How long is too long on a job? How do you prevent institutional knowledge from strangling innovation and progress? I would love to know your thoughts.

You’re Fired! Seven Steps to Survive Unemployment

Fired. Downsized. Laid off. Restructured. Not sure what else the kids are calling it these days, but it happens to everyone at some point in their career. It happened to me and I found seven steps that have made the transition easier and (almost) enjoyable.

1 Don’t take it personally
This is the toughest step. You will probably need to focus on acceptance on a daily basis at first. It may have been politics, performance, economics, or something else, but the reason you no longer have a job is irrelevant. You are now unemployed. Yes, you will grapple with anger, shame, fear, denial and sadness. This emotional cycle is crippling. Let it go. It isn’t good or bad. It just is. The sooner you remove the emotion, the sooner you will free yourself to take on the next challenge.

2 Be Prepared
Update your resume. Complete your LinkedIn profile. Get business cards. Sharpen your job pitch. Treat your search like a job. If your former employer took back your technology, get a new phone, laptop, iPad, blackberry or whatever works for you. Your new workspace will likely be the local coffee shop, so make sure you have what you need to function as a mobile office.

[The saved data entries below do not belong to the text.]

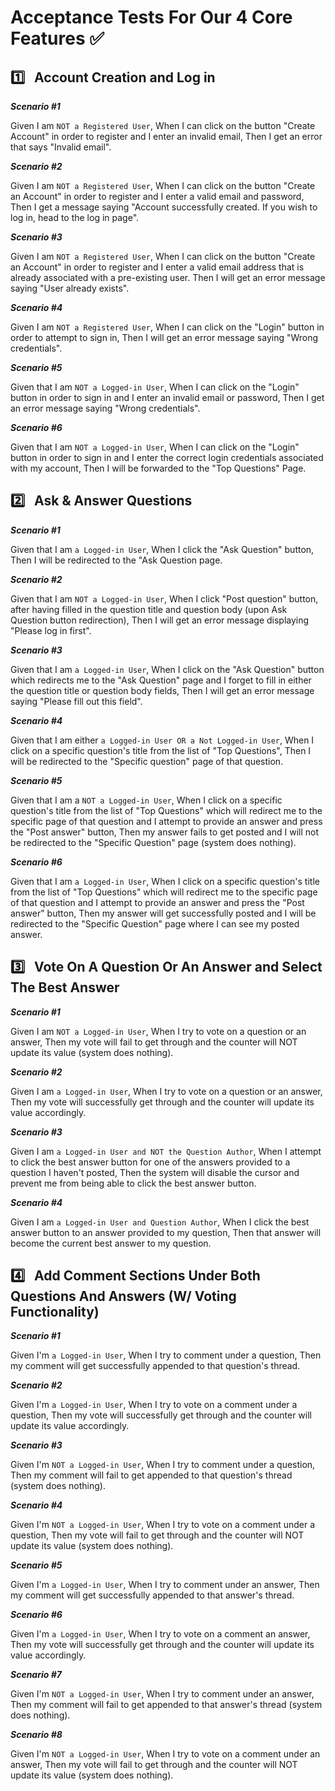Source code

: # **Acceptance Tests For Our 4 Core Features** :white_check_mark: <br>

## :one: &nbsp; Account Creation and Log in

**_Scenario #1_**

Given I am `NOT a Registered User`,
When I can click on the button "Create Account" in order to register and I enter an invalid email,
Then I get an error that says "Invalid email".

**_Scenario #2_**

Given I am `NOT a Registered User`,
When I can click on the button "Create an Account" in order to register and I enter a valid email and password,
Then I get a message saying "Account successfully created. If you wish to log in, head to the log in page".

**_Scenario #3_**

Given I am `NOT a Registered User`,
When I can click on the button "Create an Account" in order to register and I enter a valid email address that is already associated with a pre-existing user.
Then I will get an error message saying "User already exists".


**_Scenario #4_**

Given I am `NOT a Registered User`,
When I can click on the "Login" button in order to attempt to sign in,
Then I will get an error message saying "Wrong credentials".


**_Scenario #5_**

Given that I am `NOT a Logged-in User`,
When I can click on the "Login" button in order to sign in and I enter an invalid email or password,
Then I get an error message saying "Wrong credentials".


**_Scenario #6_**

Given that I am `NOT a Logged-in User`,
When I can click on the "Login" button in order to sign in and I enter the correct login credentials associated with my account,
Then I will be forwarded to the "Top Questions" Page.


## :two: &nbsp; Ask & Answer Questions

**_Scenario #1_**

Given that I am `a Logged-in User`,
When I click the "Ask Question" button,
Then I will be redirected to the "Ask Question page.


**_Scenario #2_**

Given that I am `NOT a Logged-in User`,
When I click "Post question" button, after having filled in the question title and question body (upon Ask Question button redirection),
Then I will get an error message displaying "Please log in first".

**_Scenario #3_**

Given that I am `a Logged-in User`,
When I click on the "Ask Question" button which redirects me to the "Ask Question" page and I forget to fill in either the question title or question body fields,
Then I will get an error message saying "Please fill out this field".

**_Scenario #4_**

Given that I am either `a Logged-in User OR a Not Logged-in User`,
When I click on a specific question's title from the list of "Top Questions",
Then I will be redirected to the "Specific question" page of that question.

**_Scenario #5_**

Given that I am a `NOT a Logged-in User`,
When I click on a specific question's title from the list of "Top Questions" which will redirect me to the specific page of that question and I attempt to provide an answer and press the "Post answer" button,
Then my answer fails to get posted and I will not be redirected to the "Specific Question" page (system does nothing).

**_Scenario #6_**

Given that I am `a Logged-in User`,
When I click on a specific question's title from the list of "Top Questions" which will redirect me to the specific page of that question and I attempt to provide an answer and press the "Post answer" button,
Then my answer will get successfully posted and I will be redirected to the "Specific Question" page where I can see my posted answer.


## :three: &nbsp; Vote On A Question Or An Answer and Select The Best Answer


**_Scenario #1_** 

Given I am `NOT a Logged-in User`,
When I try to vote on a question or an answer,
Then my vote will fail to get through and the counter will NOT update its value (system does nothing).

**_Scenario #2_**

Given I am `a Logged-in User`,
When I try to vote on a question or an answer,
Then my vote will successfully get through and the counter will update its value accordingly.

**_Scenario #3_**

Given I am `a Logged-in User and NOT the Question Author`,
When I attempt to click the best answer button for one of the answers provided to a question I haven't posted,
Then the system will disable the cursor and prevent me from being able to click the best answer button.

**_Scenario #4_**

Given I am `a Logged-in User and Question Author`,
When I click the best answer button to an answer provided to my question,
Then that answer will become the current best answer to my question. 


## :four: &nbsp; Add Comment Sections Under Both Questions And Answers (W/ Voting Functionality)


**_Scenario #1_**

Given I'm `a Logged-in User`, 
When I try to comment under a question,
Then my comment will get successfully appended to that question's thread.

**_Scenario #2_**

Given I'm `a Logged-in User`, 
When I try to vote on a comment under a question,
Then my vote will successfully get through and the counter will update its value accordingly.

**_Scenario #3_**

Given I'm `NOT a Logged-in User`, 
When I try to comment under a question,
Then my comment will fail to get appended to that question's thread (system does nothing).

**_Scenario #4_**

Given I'm `NOT a Logged-in User`, 
When I try to vote on a comment under a question,
Then my vote will fail to get through and the counter will NOT update its value (system does nothing).


**_Scenario #5_**

Given I'm `a Logged-in User`, 
When I try to comment under an answer,
Then my comment will get successfully appended to that answer's thread.

**_Scenario #6_**

Given I'm `a Logged-in User`, 
When I try to vote on a comment an answer,
Then my vote will successfully get through and the counter will update its value accordingly.

**_Scenario #7_**

Given I'm `NOT a Logged-in User`, 
When I try to comment under an answer,
Then my comment will fail to get appended to that answer's thread (system does nothing).

**_Scenario #8_**

Given I'm `NOT a Logged-in User`, 
When I try to vote on a comment under an answer,
Then my vote will fail to get through and the counter will NOT update its value (system does nothing).










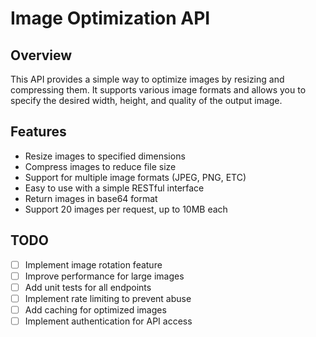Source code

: # Image Optimization API

## Overview

This API provides a simple way to optimize images by resizing and compressing them. It supports various image formats and allows you to specify the desired width, height, and quality of the output image.

## Features

- Resize images to specified dimensions
- Compress images to reduce file size
- Support for multiple image formats (JPEG, PNG, ETC)
- Easy to use with a simple RESTful interface
- Return images in base64 format
- Support 20 images per request, up to 10MB each

## TODO

- [ ] Implement image rotation feature
- [ ] Improve performance for large images
- [ ] Add unit tests for all endpoints
- [ ] Implement rate limiting to prevent abuse
- [ ] Add caching for optimized images
- [ ] Implement authentication for API access
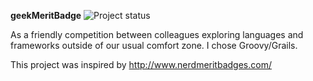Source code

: **geekMeritBadge**  ![Project status](http://stillmaintained.com/druid628/Geek-Merit-Badge.png)  

As a friendly competition between colleagues exploring languages and frameworks outside of our usual comfort zone.  I chose Groovy/Grails.  

This project was inspired by http://www.nerdmeritbadges.com/  
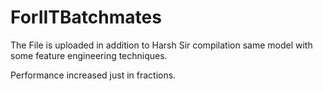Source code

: # ForIITBatchmates

The File is uploaded in addition to Harsh Sir compilation same model with some feature engineering techniques.


Performance increased just in fractions.
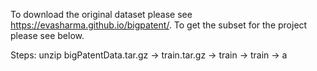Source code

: To download the original dataset please see https://evasharma.github.io/bigpatent/. To get the subset for the project please see below.

Steps:
unzip bigPatentData.tar.gz -> train.tar.gz -> train -> train -> a
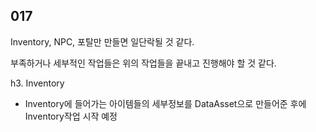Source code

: ## 017

Inventory, NPC, 포탈만 만들면 일단락될 것 같다.

부족하거나 세부적인 작업들은 위의 작업들을 끝내고 진행해야 할 것 같다.

h3. Inventory
- Inventory에 들어가는 아이템들의 세부정보를 DataAsset으로 만들어준 후에 Inventory작업 시작 예정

3 Call/write/contact everyone you know
If you are not a natural networker this is hard. Think of it as an opportunity to reconnect with old friends and coworkers. Go through your address book and reach out to everyone. Those first emails and phone calls are painful. Set a goal every day and stick to it. Write 5 emails. Make 5 phone calls. It is a numbers game and the more contacts you make the more opportunities you will uncover. Plus, you won’t find a job online. You will likely find it through your extended network. Your contacts are one of your biggest assets.

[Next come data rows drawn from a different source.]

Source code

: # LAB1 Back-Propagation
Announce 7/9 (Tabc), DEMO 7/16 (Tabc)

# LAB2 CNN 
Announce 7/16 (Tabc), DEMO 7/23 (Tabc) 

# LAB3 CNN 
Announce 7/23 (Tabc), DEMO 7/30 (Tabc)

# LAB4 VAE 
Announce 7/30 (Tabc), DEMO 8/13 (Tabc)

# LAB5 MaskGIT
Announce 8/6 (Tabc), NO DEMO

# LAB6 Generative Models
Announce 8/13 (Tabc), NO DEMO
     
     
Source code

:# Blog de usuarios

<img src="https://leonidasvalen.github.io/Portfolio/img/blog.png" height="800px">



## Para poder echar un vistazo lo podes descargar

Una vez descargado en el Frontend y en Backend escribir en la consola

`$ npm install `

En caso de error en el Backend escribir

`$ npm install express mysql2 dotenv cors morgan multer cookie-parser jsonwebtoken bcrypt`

4 Don’t take it personally, Part 2
You will get blown off by a lot of people. Job search can be a daily beatdown of unanswered emails, unreturned phone calls and cancelled meetings. Yes, even your friends and colleagues will ignore you. Your timeline isn’t the world’s timeline. Don’t get discouraged. Don’t give up. Keep reaching out. Follow up. Ignore the bad and focus on the good. The best part of this process is discovering how amazing some people are. You will be touched by their kindness and make some great new friends along the way.

5 Get Up. Get Dressed. Get Out
Do not stay at home. Staying home is a giant time suck, plus you will wind up talking to yourself. Get up and out. Dress like you are going to work. Create a rhythm and a daily routine. Your time is yours, but use it wisely. This is your new job until you find a job.

6 Keep learning
Take classes. Sharpen your skills. Go to conferences. There are tons of great free webinars and online classes. Keep up on what’s happening in your business. Work your social media profiles. Job search is a full-time job and consider this on the job training. Try to get a little smarter every day.

7 Enjoy the Time
This is tough too, but critical to the process. The anxiety and uncertainty of unemployment hinders the ability to appreciate the gift of not working. Yes, it is a gift. You will find another job and you will work long days and get caught up in the challenges, stresses, demands and politics of that job. So enjoy this time to reevaluate, reinvent and recharge your life and career. Take time to enjoy every day. Go for walks. Hit some museums. Spend extra time with your family. Do the things you never had time for when you were working.

I hope these help anyone who is looking for work and I would love to hear your ideas on surviving job loss and unemployment.